Алишер был героиновым принцем из Душанбе с отменно некрасивым лицом, испещренным красными прожилками, и с бегающими черными глазками, злыми и похотливыми, к тому же относился к типу людей, что верят в странные легенды, дескать, Александр Македонский был таджиком.
– Муслим, – с опаской отвечал Алишер.
– Ну, значит должен муджахидом быть, – Муслим развел руками, словно говорил: «ты не оставляешь мне выбора, сучок».
– А как мне стать муджахидом? – неловким движением Алишер смахнул с сального лба проступившие капли пота.
– Ну, надо в террористическую организацию вступить, – Муслим значительно поднял указательный палец и украдкой посмотрел на меня. Он был на взводе. В его спокойно-уверенных карих глазах вдруг промелькнули два маленьких Муслимчика, яростно лупивших кулаками о прозрачные стенки роговицы, желая приступом гомерического смеха вырваться на свободу.
– А сами вы, пацаны, из какой организации?
– Мы из этой, как его, бригада мучеников аль-Аксы, – серьезно ответил Муслик, и, насладившись гримасой ужаса на лице Алишера, посоветовал, – надо и тебе куда-то вступить – иначе уважать перестанут.
– Брат, мы мирный народ… – замямлил раскрасневшийся толстяк.
– Нихуя себе мирный, вы уже сколько лет друг друга из-за нарко-трафика крошите? А в Афгане кто пиздарез устроил? Я ебу, чо вы за мирный!
По лицу бедняги ураганом пронеслось отчаяние, он то краснел, то бледнел, а маленькие черные глазки готовы были выпрыгнуть из орбит. Неловко свесив толстые руки, увенчанные короткими пальчиками-обрубками, Алишер в молчании простоял около минуты. Муслим же, будучи в камень накуренным, не замечал затянувшейся паузы, так как замкнул на валявшийся у плинтуса фантик, принявший форму собачки.
– Ладно, пацаны, мне пора, – извиняющимся тоном, нарушил молчание Алишер, – лекция начинается.
– Чо? А, давай, братуха, – опомнился Муслим, – но ты смотри, решай этот вопрос, не затягивай.
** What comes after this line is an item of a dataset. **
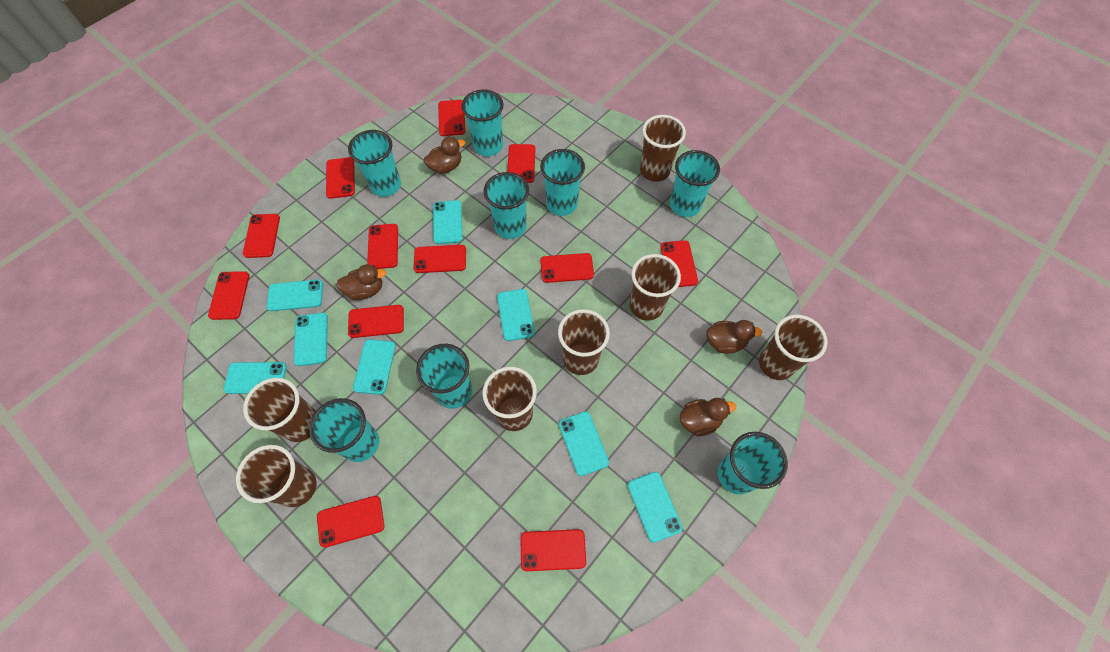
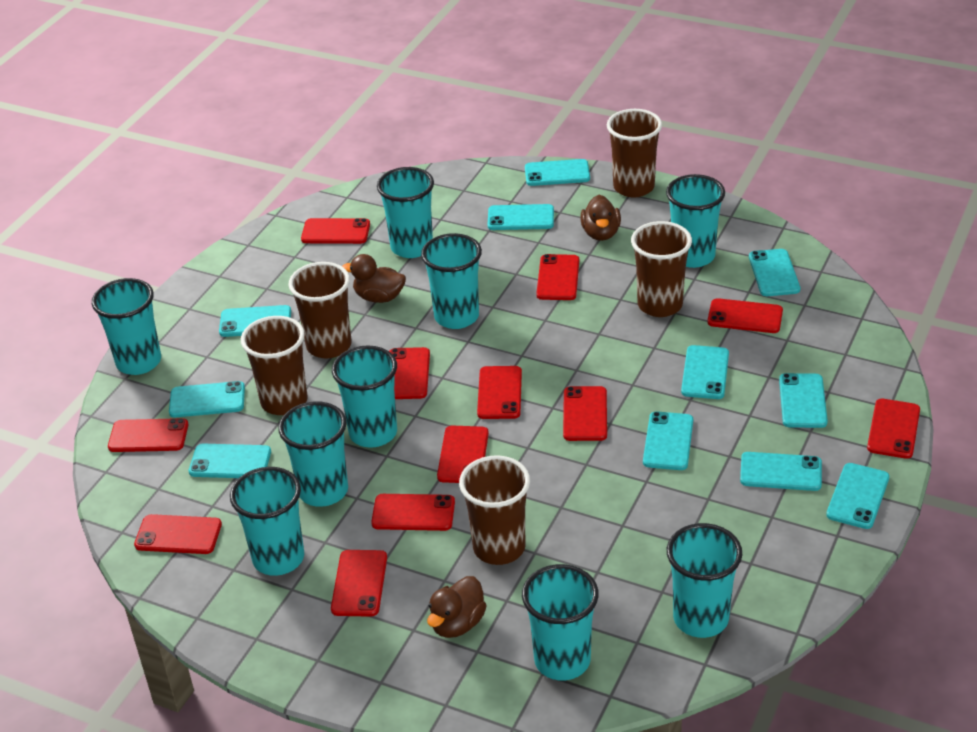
brown cup: 7 -> 5
brown duck: 4 -> 3
turquoise cup: 8 -> 9
turquoise phone: 8 -> 11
Мы с Алишером, хоть и учились на одном курсе, виделись все же не часто – я редко ходил на занятия, а он почти не появлялся в кафе Макс. Следующая наша встреча случилась на экзамене по английскому – я явился одним из первых и в первых же рядах пошел отвечать. Английский мне приходилось учить еще с раннего детства, общаясь с незнающими ни слова по-русски волонтерами-американцами в мормонской языковой школе. Зато теперь это был единственный предмет, за который я всегда спокоен – ведь ты либо знаешь язык, либо нет – это не философия и не математика, билеты к которым можно выучить за несколько дней или тупо списать. Это касается и фонетики, с которой мне приходилось помучиться воспроизводя речь какого-нибудь принца Альберта, превозмогая свое закостеневшее Mid-Atlantic произношение, и грамматики, которую я никогда не знал, но говорил правильно по наитию.
Войдя в обшарпанную аудиторию с деревянными партами, исписанными непристойностями пополам с формулами из логики и высшей математики, я вытянул билет и уселся в первом ряду, прямо перед столом преподавателя, принимавшего экзамен у Алишера.